### Extracted data entries
::::::::::

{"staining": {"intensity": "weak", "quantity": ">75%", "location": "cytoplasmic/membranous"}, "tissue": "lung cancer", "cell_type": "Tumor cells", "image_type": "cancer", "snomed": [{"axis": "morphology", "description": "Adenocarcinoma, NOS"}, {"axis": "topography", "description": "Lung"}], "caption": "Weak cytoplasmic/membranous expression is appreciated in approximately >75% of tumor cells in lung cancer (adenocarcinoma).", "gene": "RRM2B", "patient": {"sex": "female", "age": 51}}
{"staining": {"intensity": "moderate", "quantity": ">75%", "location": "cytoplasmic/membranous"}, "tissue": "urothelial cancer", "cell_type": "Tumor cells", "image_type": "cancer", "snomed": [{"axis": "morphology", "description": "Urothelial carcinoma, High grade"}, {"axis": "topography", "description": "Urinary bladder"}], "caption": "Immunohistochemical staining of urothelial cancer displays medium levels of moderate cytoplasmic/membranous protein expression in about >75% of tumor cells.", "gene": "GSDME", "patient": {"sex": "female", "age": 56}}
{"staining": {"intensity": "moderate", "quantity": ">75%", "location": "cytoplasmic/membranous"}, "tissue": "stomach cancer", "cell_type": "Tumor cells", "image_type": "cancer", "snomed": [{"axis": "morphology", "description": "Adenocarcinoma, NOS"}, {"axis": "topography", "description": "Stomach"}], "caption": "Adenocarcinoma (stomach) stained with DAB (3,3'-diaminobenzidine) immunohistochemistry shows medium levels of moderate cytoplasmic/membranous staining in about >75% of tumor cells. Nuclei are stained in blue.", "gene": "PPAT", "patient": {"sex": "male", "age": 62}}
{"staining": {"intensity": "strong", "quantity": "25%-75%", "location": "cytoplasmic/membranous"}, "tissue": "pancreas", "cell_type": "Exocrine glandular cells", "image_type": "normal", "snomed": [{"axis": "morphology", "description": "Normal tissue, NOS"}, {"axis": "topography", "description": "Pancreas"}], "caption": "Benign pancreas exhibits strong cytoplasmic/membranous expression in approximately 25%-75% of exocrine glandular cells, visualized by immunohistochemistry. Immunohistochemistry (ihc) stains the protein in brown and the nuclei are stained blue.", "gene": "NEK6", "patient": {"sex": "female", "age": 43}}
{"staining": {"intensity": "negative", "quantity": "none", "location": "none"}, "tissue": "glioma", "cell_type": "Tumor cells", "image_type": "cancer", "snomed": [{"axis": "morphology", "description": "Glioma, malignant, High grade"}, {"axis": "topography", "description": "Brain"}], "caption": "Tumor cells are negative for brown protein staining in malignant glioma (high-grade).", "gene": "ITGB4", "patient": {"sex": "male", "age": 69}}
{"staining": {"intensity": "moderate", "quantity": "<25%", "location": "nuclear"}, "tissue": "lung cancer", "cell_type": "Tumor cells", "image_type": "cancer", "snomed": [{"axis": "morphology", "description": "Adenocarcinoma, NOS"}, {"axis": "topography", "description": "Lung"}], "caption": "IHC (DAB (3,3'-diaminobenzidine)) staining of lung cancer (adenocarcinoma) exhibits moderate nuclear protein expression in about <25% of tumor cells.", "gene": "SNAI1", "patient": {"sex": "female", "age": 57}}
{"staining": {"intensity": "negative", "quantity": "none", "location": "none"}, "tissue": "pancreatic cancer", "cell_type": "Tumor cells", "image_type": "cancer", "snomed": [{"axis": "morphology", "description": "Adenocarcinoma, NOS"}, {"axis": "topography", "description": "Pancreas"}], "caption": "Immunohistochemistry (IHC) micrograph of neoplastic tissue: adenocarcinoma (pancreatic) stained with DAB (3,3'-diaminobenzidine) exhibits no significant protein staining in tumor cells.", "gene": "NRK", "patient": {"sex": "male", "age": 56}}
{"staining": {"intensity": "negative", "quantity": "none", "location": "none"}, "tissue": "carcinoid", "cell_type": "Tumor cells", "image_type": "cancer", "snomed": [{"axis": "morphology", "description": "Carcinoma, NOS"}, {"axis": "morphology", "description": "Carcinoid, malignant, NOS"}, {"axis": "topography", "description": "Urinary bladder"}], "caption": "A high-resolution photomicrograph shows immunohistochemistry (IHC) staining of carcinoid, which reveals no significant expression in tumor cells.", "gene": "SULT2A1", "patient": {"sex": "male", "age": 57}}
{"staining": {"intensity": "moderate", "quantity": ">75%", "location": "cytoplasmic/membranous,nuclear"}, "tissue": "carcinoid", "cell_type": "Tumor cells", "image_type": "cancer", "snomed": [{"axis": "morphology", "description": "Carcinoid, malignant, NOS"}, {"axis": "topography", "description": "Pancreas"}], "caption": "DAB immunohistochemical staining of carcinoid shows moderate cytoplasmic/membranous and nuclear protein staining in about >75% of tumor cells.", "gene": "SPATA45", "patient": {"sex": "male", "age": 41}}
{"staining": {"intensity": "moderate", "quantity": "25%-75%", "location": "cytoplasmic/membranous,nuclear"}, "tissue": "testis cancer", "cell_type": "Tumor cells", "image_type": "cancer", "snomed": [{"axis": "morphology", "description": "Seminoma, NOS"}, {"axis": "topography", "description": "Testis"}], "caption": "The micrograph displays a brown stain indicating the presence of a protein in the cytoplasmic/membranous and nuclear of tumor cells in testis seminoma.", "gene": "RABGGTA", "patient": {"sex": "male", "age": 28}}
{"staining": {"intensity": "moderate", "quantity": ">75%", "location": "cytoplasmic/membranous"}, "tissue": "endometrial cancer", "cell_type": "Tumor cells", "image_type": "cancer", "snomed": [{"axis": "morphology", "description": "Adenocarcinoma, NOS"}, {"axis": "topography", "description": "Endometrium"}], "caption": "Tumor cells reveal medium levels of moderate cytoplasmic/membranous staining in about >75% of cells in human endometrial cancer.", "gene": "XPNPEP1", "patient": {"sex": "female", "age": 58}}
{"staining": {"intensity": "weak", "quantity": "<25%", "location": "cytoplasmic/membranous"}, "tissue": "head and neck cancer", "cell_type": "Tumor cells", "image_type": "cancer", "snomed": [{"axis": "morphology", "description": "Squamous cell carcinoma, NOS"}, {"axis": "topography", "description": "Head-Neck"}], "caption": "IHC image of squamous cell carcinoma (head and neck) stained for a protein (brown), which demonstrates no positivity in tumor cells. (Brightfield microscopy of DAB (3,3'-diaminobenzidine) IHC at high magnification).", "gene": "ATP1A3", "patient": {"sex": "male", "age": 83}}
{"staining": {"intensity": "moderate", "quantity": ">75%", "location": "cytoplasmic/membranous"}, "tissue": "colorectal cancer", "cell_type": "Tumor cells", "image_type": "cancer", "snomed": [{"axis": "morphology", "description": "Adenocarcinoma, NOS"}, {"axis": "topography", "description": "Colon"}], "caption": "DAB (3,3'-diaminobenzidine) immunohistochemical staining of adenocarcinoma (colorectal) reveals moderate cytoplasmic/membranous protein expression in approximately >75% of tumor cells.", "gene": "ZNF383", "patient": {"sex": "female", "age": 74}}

::::::::::

### Exercise prompt
The required output is the full set of entries, reproduced verbatim.

### Problem solution
{"staining": {"intensity": "weak", "quantity": ">75%", "location": "cytoplasmic/membranous"}, "tissue": "lung cancer", "cell_type": "Tumor cells", "image_type": "cancer", "snomed": [{"axis": "morphology", "description": "Adenocarcinoma, NOS"}, {"axis": "topography", "description": "Lung"}], "caption": "Weak cytoplasmic/membranous expression is appreciated in approximately >75% of tumor cells in lung cancer (adenocarcinoma).", "gene": "RRM2B", "patient": {"sex": "female", "age": 51}}
{"staining": {"intensity": "moderate", "quantity": ">75%", "location": "cytoplasmic/membranous"}, "tissue": "urothelial cancer", "cell_type": "Tumor cells", "image_type": "cancer", "snomed": [{"axis": "morphology", "description": "Urothelial carcinoma, High grade"}, {"axis": "topography", "description": "Urinary bladder"}], "caption": "Immunohistochemical staining of urothelial cancer displays medium levels of moderate cytoplasmic/membranous protein expression in about >75% of tumor cells.", "gene": "GSDME", "patient": {"sex": "female", "age": 56}}
{"staining": {"intensity": "moderate", "quantity": ">75%", "location": "cytoplasmic/membranous"}, "tissue": "stomach cancer", "cell_type": "Tumor cells", "image_type": "cancer", "snomed": [{"axis": "morphology", "description": "Adenocarcinoma, NOS"}, {"axis": "topography", "description": "Stomach"}], "caption": "Adenocarcinoma (stomach) stained with DAB (3,3'-diaminobenzidine) immunohistochemistry shows medium levels of moderate cytoplasmic/membranous staining in about >75% of tumor cells. Nuclei are stained in blue.", "gene": "PPAT", "patient": {"sex": "male", "age": 62}}
{"staining": {"intensity": "strong", "quantity": "25%-75%", "location": "cytoplasmic/membranous"}, "tissue": "pancreas", "cell_type": "Exocrine glandular cells", "image_type": "normal", "snomed": [{"axis": "morphology", "description": "Normal tissue, NOS"}, {"axis": "topography", "description": "Pancreas"}], "caption": "Benign pancreas exhibits strong cytoplasmic/membranous expression in approximately 25%-75% of exocrine glandular cells, visualized by immunohistochemistry. Immunohistochemistry (ihc) stains the protein in brown and the nuclei are stained blue.", "gene": "NEK6", "patient": {"sex": "female", "age": 43}}
{"staining": {"intensity": "negative", "quantity": "none", "location": "none"}, "tissue": "glioma", "cell_type": "Tumor cells", "image_type": "cancer", "snomed": [{"axis": "morphology", "description": "Glioma, malignant, High grade"}, {"axis": "topography", "description": "Brain"}], "caption": "Tumor cells are negative for brown protein staining in malignant glioma (high-grade).", "gene": "ITGB4", "patient": {"sex": "male", "age": 69}}
{"staining": {"intensity": "moderate", "quantity": "<25%", "location": "nuclear"}, "tissue": "lung cancer", "cell_type": "Tumor cells", "image_type": "cancer", "snomed": [{"axis": "morphology", "description": "Adenocarcinoma, NOS"}, {"axis": "topography", "description": "Lung"}], "caption": "IHC (DAB (3,3'-diaminobenzidine)) staining of lung cancer (adenocarcinoma) exhibits moderate nuclear protein expression in about <25% of tumor cells.", "gene": "SNAI1", "patient": {"sex": "female", "age": 57}}
{"staining": {"intensity": "negative", "quantity": "none", "location": "none"}, "tissue": "pancreatic cancer", "cell_type": "Tumor cells", "image_type": "cancer", "snomed": [{"axis": "morphology", "description": "Adenocarcinoma, NOS"}, {"axis": "topography", "description": "Pancreas"}], "caption": "Immunohistochemistry (IHC) micrograph of neoplastic tissue: adenocarcinoma (pancreatic) stained with DAB (3,3'-diaminobenzidine) exhibits no significant protein staining in tumor cells.", "gene": "NRK", "patient": {"sex": "male", "age": 56}}
{"staining": {"intensity": "negative", "quantity": "none", "location": "none"}, "tissue": "carcinoid", "cell_type": "Tumor cells", "image_type": "cancer", "snomed": [{"axis": "morphology", "description": "Carcinoma, NOS"}, {"axis": "morphology", "description": "Carcinoid, malignant, NOS"}, {"axis": "topography", "description": "Urinary bladder"}], "caption": "A high-resolution photomicrograph shows immunohistochemistry (IHC) staining of carcinoid, which reveals no significant expression in tumor cells.", "gene": "SULT2A1", "patient": {"sex": "male", "age": 57}}
{"staining": {"intensity": "moderate", "quantity": ">75%", "location": "cytoplasmic/membranous,nuclear"}, "tissue": "carcinoid", "cell_type": "Tumor cells", "image_type": "cancer", "snomed": [{"axis": "morphology", "description": "Carcinoid, malignant, NOS"}, {"axis": "topography", "description": "Pancreas"}], "caption": "DAB immunohistochemical staining of carcinoid shows moderate cytoplasmic/membranous and nuclear protein staining in about >75% of tumor cells.", "gene": "SPATA45", "patient": {"sex": "male", "age": 41}}
{"staining": {"intensity": "moderate", "quantity": "25%-75%", "location": "cytoplasmic/membranous,nuclear"}, "tissue": "testis cancer", "cell_type": "Tumor cells", "image_type": "cancer", "snomed": [{"axis": "morphology", "description": "Seminoma, NOS"}, {"axis": "topography", "description": "Testis"}], "caption": "The micrograph displays a brown stain indicating the presence of a protein in the cytoplasmic/membranous and nuclear of tumor cells in testis seminoma.", "gene": "RABGGTA", "patient": {"sex": "male", "age": 28}}
{"staining": {"intensity": "moderate", "quantity": ">75%", "location": "cytoplasmic/membranous"}, "tissue": "endometrial cancer", "cell_type": "Tumor cells", "image_type": "cancer", "snomed": [{"axis": "morphology", "description": "Adenocarcinoma, NOS"}, {"axis": "topography", "description": "Endometrium"}], "caption": "Tumor cells reveal medium levels of moderate cytoplasmic/membranous staining in about >75% of cells in human endometrial cancer.", "gene": "XPNPEP1", "patient": {"sex": "female", "age": 58}}
{"staining": {"intensity": "weak", "quantity": "<25%", "location": "cytoplasmic/membranous"}, "tissue": "head and neck cancer", "cell_type": "Tumor cells", "image_type": "cancer", "snomed": [{"axis": "morphology", "description": "Squamous cell carcinoma, NOS"}, {"axis": "topography", "description": "Head-Neck"}], "caption": "IHC image of squamous cell carcinoma (head and neck) stained for a protein (brown), which demonstrates no positivity in tumor cells. (Brightfield microscopy of DAB (3,3'-diaminobenzidine) IHC at high magnification).", "gene": "ATP1A3", "patient": {"sex": "male", "age": 83}}
{"staining": {"intensity": "moderate", "quantity": ">75%", "location": "cytoplasmic/membranous"}, "tissue": "colorectal cancer", "cell_type": "Tumor cells", "image_type": "cancer", "snomed": [{"axis": "morphology", "description": "Adenocarcinoma, NOS"}, {"axis": "topography", "description": "Colon"}], "caption": "DAB (3,3'-diaminobenzidine) immunohistochemical staining of adenocarcinoma (colorectal) reveals moderate cytoplasmic/membranous protein expression in approximately >75% of tumor cells.", "gene": "ZNF383", "patient": {"sex": "female", "age": 74}}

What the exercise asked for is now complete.